**Problem**
Read the data below. Then repeat all of it exactly.

**Stored entries**
· · ·

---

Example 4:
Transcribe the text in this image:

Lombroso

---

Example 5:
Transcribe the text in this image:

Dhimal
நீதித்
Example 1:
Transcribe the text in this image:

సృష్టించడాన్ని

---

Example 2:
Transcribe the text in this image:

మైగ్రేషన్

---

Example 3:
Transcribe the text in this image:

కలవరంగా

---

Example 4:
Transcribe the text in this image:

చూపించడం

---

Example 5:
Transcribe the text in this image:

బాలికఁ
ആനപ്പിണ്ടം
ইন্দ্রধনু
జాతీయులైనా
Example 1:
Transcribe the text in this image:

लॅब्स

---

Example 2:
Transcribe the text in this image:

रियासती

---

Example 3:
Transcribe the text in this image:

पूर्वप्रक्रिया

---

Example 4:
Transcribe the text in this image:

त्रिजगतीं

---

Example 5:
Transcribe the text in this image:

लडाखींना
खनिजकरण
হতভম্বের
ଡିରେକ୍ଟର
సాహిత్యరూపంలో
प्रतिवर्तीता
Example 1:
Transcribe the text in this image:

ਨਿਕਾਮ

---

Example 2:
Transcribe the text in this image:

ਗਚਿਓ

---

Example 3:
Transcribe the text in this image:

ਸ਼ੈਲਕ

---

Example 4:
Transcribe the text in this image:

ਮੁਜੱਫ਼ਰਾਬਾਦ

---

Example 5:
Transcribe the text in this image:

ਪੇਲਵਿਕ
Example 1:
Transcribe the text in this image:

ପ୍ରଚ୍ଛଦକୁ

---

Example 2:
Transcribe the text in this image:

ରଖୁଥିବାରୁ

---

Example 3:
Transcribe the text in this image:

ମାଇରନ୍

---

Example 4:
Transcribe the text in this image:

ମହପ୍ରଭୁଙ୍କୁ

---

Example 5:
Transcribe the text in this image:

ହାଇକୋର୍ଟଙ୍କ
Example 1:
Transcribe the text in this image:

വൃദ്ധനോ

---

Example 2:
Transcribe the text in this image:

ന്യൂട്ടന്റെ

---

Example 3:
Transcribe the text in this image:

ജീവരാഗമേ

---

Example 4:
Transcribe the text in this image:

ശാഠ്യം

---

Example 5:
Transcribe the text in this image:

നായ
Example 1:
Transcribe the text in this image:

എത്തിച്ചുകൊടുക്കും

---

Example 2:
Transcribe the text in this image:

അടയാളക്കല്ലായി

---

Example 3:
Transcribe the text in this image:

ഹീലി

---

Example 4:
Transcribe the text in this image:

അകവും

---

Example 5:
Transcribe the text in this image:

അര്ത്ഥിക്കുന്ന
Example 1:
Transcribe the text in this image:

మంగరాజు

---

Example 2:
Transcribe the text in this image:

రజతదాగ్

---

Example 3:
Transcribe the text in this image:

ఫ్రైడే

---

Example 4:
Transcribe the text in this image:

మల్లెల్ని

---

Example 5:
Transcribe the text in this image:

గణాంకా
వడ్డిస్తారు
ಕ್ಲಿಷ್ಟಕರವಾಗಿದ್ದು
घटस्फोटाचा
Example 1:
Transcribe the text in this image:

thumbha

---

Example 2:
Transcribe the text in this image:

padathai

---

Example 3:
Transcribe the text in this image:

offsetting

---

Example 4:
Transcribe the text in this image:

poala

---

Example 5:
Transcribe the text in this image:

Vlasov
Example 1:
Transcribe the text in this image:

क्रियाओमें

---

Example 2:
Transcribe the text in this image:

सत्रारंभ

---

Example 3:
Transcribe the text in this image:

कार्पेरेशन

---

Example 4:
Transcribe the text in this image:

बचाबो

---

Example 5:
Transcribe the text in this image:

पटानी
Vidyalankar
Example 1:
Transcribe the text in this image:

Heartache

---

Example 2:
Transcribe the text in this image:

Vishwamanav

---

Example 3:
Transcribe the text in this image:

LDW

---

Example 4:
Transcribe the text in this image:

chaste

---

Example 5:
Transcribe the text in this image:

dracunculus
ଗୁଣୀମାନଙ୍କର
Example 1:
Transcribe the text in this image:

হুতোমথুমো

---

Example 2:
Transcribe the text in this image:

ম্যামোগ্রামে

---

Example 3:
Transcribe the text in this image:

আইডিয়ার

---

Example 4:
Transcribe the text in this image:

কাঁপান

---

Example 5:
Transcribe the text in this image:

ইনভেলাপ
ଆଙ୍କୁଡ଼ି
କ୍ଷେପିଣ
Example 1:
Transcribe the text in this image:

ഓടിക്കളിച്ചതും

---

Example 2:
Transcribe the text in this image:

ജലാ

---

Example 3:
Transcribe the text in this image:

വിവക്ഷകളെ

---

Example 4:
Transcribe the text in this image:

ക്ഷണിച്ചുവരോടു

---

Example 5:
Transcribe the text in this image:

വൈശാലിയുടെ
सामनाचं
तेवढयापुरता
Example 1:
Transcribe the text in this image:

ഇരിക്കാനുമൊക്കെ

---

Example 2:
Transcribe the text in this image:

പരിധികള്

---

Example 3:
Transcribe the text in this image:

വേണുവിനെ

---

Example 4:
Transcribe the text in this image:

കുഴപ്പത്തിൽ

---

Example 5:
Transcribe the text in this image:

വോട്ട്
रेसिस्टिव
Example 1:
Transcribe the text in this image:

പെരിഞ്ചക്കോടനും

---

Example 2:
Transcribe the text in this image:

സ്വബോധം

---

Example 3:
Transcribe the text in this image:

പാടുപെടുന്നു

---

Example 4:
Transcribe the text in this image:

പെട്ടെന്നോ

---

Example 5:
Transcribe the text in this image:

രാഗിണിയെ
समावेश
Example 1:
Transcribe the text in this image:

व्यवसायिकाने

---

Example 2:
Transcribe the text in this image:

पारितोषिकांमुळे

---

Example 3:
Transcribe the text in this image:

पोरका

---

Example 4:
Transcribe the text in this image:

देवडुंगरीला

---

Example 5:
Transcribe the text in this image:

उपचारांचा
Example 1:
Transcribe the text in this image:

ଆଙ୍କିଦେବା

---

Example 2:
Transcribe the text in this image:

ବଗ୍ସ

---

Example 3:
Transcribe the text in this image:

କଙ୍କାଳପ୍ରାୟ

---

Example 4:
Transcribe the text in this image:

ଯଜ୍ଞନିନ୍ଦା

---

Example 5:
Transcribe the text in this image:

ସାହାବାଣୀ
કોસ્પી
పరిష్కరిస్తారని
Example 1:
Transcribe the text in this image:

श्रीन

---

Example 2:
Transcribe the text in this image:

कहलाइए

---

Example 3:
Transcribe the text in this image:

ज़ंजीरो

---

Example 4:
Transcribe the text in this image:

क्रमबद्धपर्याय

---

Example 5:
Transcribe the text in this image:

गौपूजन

· · ·

**Output for this exercise**
---

Example 4:
Transcribe the text in this image:

Lombroso

---

Example 5:
Transcribe the text in this image:

Dhimal
நீதித்
Example 1:
Transcribe the text in this image:

సృష్టించడాన్ని

---

Example 2:
Transcribe the text in this image:

మైగ్రేషన్

---

Example 3:
Transcribe the text in this image:

కలవరంగా

---

Example 4:
Transcribe the text in this image:

చూపించడం

---

Example 5:
Transcribe the text in this image:

బాలికఁ
ആനപ്പിണ്ടം
ইন্দ্রধনু
జాతీయులైనా
Example 1:
Transcribe the text in this image:

लॅब्स

---

Example 2:
Transcribe the text in this image:

रियासती

---

Example 3:
Transcribe the text in this image:

पूर्वप्रक्रिया

---

Example 4:
Transcribe the text in this image:

त्रिजगतीं

---

Example 5:
Transcribe the text in this image:

लडाखींना
खनिजकरण
হতভম্বের
ଡିରେକ୍ଟର
సాహిత్యరూపంలో
प्रतिवर्तीता
Example 1:
Transcribe the text in this image:

ਨਿਕਾਮ

---

Example 2:
Transcribe the text in this image:

ਗਚਿਓ

---

Example 3:
Transcribe the text in this image:

ਸ਼ੈਲਕ

---

Example 4:
Transcribe the text in this image:

ਮੁਜੱਫ਼ਰਾਬਾਦ

---

Example 5:
Transcribe the text in this image:

ਪੇਲਵਿਕ
Example 1:
Transcribe the text in this image:

ପ୍ରଚ୍ଛଦକୁ

---

Example 2:
Transcribe the text in this image:

ରଖୁଥିବାରୁ

---

Example 3:
Transcribe the text in this image:

ମାଇରନ୍

---

Example 4:
Transcribe the text in this image:

ମହପ୍ରଭୁଙ୍କୁ

---

Example 5:
Transcribe the text in this image:

ହାଇକୋର୍ଟଙ୍କ
Example 1:
Transcribe the text in this image:

വൃദ്ധനോ

---

Example 2:
Transcribe the text in this image:

ന്യൂട്ടന്റെ

---

Example 3:
Transcribe the text in this image:

ജീവരാഗമേ

---

Example 4:
Transcribe the text in this image:

ശാഠ്യം

---

Example 5:
Transcribe the text in this image:

നായ
Example 1:
Transcribe the text in this image:

എത്തിച്ചുകൊടുക്കും

---

Example 2:
Transcribe the text in this image:

അടയാളക്കല്ലായി

---

Example 3:
Transcribe the text in this image:

ഹീലി

---

Example 4:
Transcribe the text in this image:

അകവും

---

Example 5:
Transcribe the text in this image:

അര്ത്ഥിക്കുന്ന
Example 1:
Transcribe the text in this image:

మంగరాజు

---

Example 2:
Transcribe the text in this image:

రజతదాగ్

---

Example 3:
Transcribe the text in this image:

ఫ్రైడే

---

Example 4:
Transcribe the text in this image:

మల్లెల్ని

---

Example 5:
Transcribe the text in this image:

గణాంకా
వడ్డిస్తారు
ಕ್ಲಿಷ್ಟಕರವಾಗಿದ್ದು
घटस्फोटाचा
Example 1:
Transcribe the text in this image:

thumbha

---

Example 2:
Transcribe the text in this image:

padathai

---

Example 3:
Transcribe the text in this image:

offsetting

---

Example 4:
Transcribe the text in this image:

poala

---

Example 5:
Transcribe the text in this image:

Vlasov
Example 1:
Transcribe the text in this image:

क्रियाओमें

---

Example 2:
Transcribe the text in this image:

सत्रारंभ

---

Example 3:
Transcribe the text in this image:

कार्पेरेशन

---

Example 4:
Transcribe the text in this image:

बचाबो

---

Example 5:
Transcribe the text in this image:

पटानी
Vidyalankar
Example 1:
Transcribe the text in this image:

Heartache

---

Example 2:
Transcribe the text in this image:

Vishwamanav

---

Example 3:
Transcribe the text in this image:

LDW

---

Example 4:
Transcribe the text in this image:

chaste

---

Example 5:
Transcribe the text in this image:

dracunculus
ଗୁଣୀମାନଙ୍କର
Example 1:
Transcribe the text in this image:

হুতোমথুমো

---

Example 2:
Transcribe the text in this image:

ম্যামোগ্রামে

---

Example 3:
Transcribe the text in this image:

আইডিয়ার

---

Example 4:
Transcribe the text in this image:

কাঁপান

---

Example 5:
Transcribe the text in this image:

ইনভেলাপ
ଆଙ୍କୁଡ଼ି
କ୍ଷେପିଣ
Example 1:
Transcribe the text in this image:

ഓടിക്കളിച്ചതും

---

Example 2:
Transcribe the text in this image:

ജലാ

---

Example 3:
Transcribe the text in this image:

വിവക്ഷകളെ

---

Example 4:
Transcribe the text in this image:

ക്ഷണിച്ചുവരോടു

---

Example 5:
Transcribe the text in this image:

വൈശാലിയുടെ
सामनाचं
तेवढयापुरता
Example 1:
Transcribe the text in this image:

ഇരിക്കാനുമൊക്കെ

---

Example 2:
Transcribe the text in this image:

പരിധികള്

---

Example 3:
Transcribe the text in this image:

വേണുവിനെ

---

Example 4:
Transcribe the text in this image:

കുഴപ്പത്തിൽ

---

Example 5:
Transcribe the text in this image:

വോട്ട്
रेसिस्टिव
Example 1:
Transcribe the text in this image:

പെരിഞ്ചക്കോടനും

---

Example 2:
Transcribe the text in this image:

സ്വബോധം

---

Example 3:
Transcribe the text in this image:

പാടുപെടുന്നു

---

Example 4:
Transcribe the text in this image:

പെട്ടെന്നോ

---

Example 5:
Transcribe the text in this image:

രാഗിണിയെ
समावेश
Example 1:
Transcribe the text in this image:

व्यवसायिकाने

---

Example 2:
Transcribe the text in this image:

पारितोषिकांमुळे

---

Example 3:
Transcribe the text in this image:

पोरका

---

Example 4:
Transcribe the text in this image:

देवडुंगरीला

---

Example 5:
Transcribe the text in this image:

उपचारांचा
Example 1:
Transcribe the text in this image:

ଆଙ୍କିଦେବା

---

Example 2:
Transcribe the text in this image:

ବଗ୍ସ

---

Example 3:
Transcribe the text in this image:

କଙ୍କାଳପ୍ରାୟ

---

Example 4:
Transcribe the text in this image:

ଯଜ୍ଞନିନ୍ଦା

---

Example 5:
Transcribe the text in this image:

ସାହାବାଣୀ
કોસ્પી
పరిష్కరిస్తారని
Example 1:
Transcribe the text in this image:

श्रीन

---

Example 2:
Transcribe the text in this image:

कहलाइए

---

Example 3:
Transcribe the text in this image:

ज़ंजीरो

---

Example 4:
Transcribe the text in this image:

क्रमबद्धपर्याय

---

Example 5:
Transcribe the text in this image:

गौपूजन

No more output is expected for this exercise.